MR - Não esquece os tormentos passados por alguns personagens vítimas, por exemplo, de choques elétricos. A esse propósito gostava de saber como encara a polémica sobre a retirada ou não da Nobel a Egas Moniz. Como vê essa questão?
JAD - Atualmente, a lobotomia foi, felizmente proibida na maior parte dos países. Mas no inicio do século ela chegou a ser aplicada a milhares de pacientes, e ate alguns famosos como a irmã dos presidente do Jonh Kennedy (que ficou permanentemente incapacitada). Daí a retirar o premio Nobel a Egas Moniz vai uma grande distância. A historia do premio Nobel esta cheia de galardões que hoje se consideram mal atribuídos, porque conferidos às “pessoas” “erradas” ou porque não conferidos às pessoas “ certas”.Porem, mais do que esses solavancos serem intrínsecos ao Nobel, eles correspondem à própria história da ciência. O conhecimento não é algo acabado nem fechado e esta em constante revolução. Ainda bem que assim é. Certezas inabaláveis são próprias da religião e não da ciência. Egas Moniz ignorava os conhecimentos que hoje dispomos na psiquiatria, na psicologia e na neurocirurgia, e era movido numa genuína intenção de ajudar e curar pessoas com doença psiquiátrica muito grave. Claro que nada disto apaga o sofrimento cruel a que muitos lobotomizados foram sujeitos, mas duvido que a retirada do prémio Nobel resolva essa questão.

MR - Os portugueses são conhecidos por serem grandes consumidores de anti-depressivos e ansiolíticos, contudo parecem ter medo de recorrer à análise. Porque será que isso acontece?
JAD - A doença psiquiátrica sempre foi encarada de forma preconceituosa, milenarmente vista ora como possessão demoníaca, ora como toque divino. Hoje em dia, estes preconceitos vestem outras mascaras, surgem com diferentes papéis de embrulho, mas mantêm-se na sua essência. Isto é, em países menos desenvolvidos civilizacionalmente a doença psiquiátrica ´é ainda vista com vergonha e condenação social. Daí que, frequentemente as pessoas evitem recorrer à ajuda profissional, entendendo que esses serviços são apenas para loucos. È um erro. A consequência desta atitude é a que as maiorias das pessoas que acabam por pedir ajuda fazem-no já no fim da linha, volvido muito tempo após o inicio dos problemas. Ou seja, esse preconceito naturalmente dificulta o êxito terapêutico. Por outro lado, e como pergunta, recorrem à medicação, amiúde à auto-medicação, evitando um acompanhamento profissional e procurando uma prontidão na resposta que, a médio prazo se paga cara.

**Exercícios:**
**1.** Indique se as afirmações (a), (b) e (c) concordam com a entrevista sobre a doença psiquiátrica, respondendo a cada uma com sim ou não e citando as palavras decisivas da entrevista. (a) A lobotomia é hoje proibida na maior parte dos países. (b) O entrevistado defende a retirada do prémio Nobel a Egas Moniz. (c) Segundo o entrevistado, a maioria das pessoas pede ajuda logo no início dos problemas.
**2.** Prolongue a entrevista sobre a doença psiquiátrica a partir do ponto em que termina.
O material apresentado a seguir provém de outra fonte.

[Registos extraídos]
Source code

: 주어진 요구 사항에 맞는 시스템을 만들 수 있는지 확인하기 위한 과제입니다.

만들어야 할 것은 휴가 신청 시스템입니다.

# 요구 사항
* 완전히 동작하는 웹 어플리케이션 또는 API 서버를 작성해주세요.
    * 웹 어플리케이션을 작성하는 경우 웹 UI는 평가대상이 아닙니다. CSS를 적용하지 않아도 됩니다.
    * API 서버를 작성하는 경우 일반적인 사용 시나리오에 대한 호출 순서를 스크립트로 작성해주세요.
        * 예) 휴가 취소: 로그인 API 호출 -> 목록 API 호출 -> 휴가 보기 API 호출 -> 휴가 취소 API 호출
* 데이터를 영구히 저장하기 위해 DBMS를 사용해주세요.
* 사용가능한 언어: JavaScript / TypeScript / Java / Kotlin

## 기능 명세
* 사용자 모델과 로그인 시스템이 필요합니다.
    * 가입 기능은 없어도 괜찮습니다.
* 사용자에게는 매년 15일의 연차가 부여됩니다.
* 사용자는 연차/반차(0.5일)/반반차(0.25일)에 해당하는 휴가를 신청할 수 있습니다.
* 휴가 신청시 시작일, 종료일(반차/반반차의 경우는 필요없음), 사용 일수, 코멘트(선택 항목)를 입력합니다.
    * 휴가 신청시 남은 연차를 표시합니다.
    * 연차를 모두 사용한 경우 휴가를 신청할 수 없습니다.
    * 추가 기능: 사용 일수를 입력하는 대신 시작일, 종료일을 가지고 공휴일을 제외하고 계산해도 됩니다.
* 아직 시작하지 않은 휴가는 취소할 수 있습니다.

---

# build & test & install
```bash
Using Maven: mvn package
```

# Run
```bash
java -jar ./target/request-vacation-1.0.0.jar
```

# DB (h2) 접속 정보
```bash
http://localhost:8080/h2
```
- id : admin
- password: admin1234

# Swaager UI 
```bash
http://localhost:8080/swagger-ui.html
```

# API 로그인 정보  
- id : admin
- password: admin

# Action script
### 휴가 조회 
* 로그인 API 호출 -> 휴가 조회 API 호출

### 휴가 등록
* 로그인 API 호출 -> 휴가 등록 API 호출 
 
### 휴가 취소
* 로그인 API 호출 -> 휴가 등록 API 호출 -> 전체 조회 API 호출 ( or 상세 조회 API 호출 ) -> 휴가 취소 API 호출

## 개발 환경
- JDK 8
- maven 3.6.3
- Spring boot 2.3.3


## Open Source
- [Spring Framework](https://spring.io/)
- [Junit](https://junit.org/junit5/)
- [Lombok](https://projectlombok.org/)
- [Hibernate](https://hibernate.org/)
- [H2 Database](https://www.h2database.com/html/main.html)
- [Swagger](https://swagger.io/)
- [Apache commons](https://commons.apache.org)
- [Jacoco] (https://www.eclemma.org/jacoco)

**Resultados do exercício:**
**1.**
(a) Sim: «Atualmente, a lobotomia foi, felizmente proibida na maior parte dos países.»
(b) Não: «duvido que a retirada do prémio Nobel resolva essa questão.»
(c) Não: «as maiorias das pessoas que acabam por pedir ajuda fazem-no já no fim da linha, volvido muito tempo após o inicio dos problemas.»

**2.**
MR - Portugal vive em constante crise existencial. Já imaginou o país no divã do seu consultório? De que mal padece ele? E ainda será tratável?
JAD - Bom, todo o país no divã do meu consultório parece-me uma logística difícil de gerir. Falando mais a sério, julgo que os maiores problemas de Portugal são da responsabilidade dos seus governantes e não do seu povo. Basta ver, por exemplo,  como os portugueses são trabalhadores altamente produtivos quando emigram para outros países. Logo, não é a população portuguesa que provoca a crise, mas sim quem tem ocupado os mais elevados cargos da nação. E esse problema não se trata no divã (Que aliás não é magico, nem panaceia para todos os males), mas sim na política e nas urnas.

MR - Há quem admita que, enquanto nação, temos demasiada auto-consciência. Pode isso configurar algum tipo de patologia?
JAD - Acho que os portugueses não têm demasiada auto-consciência. Têm é demasiada paciência. Demoraram quase meio século a verem-se livres do salazarismo. De seguida, foram benevolentes com os seus algozes. Hoje, toleram tanto que em sondagens recentes revelavam , por exemplo, que a maioria dos portugueses acredita que Sócrates mente, mas mesmo assim votavam nele.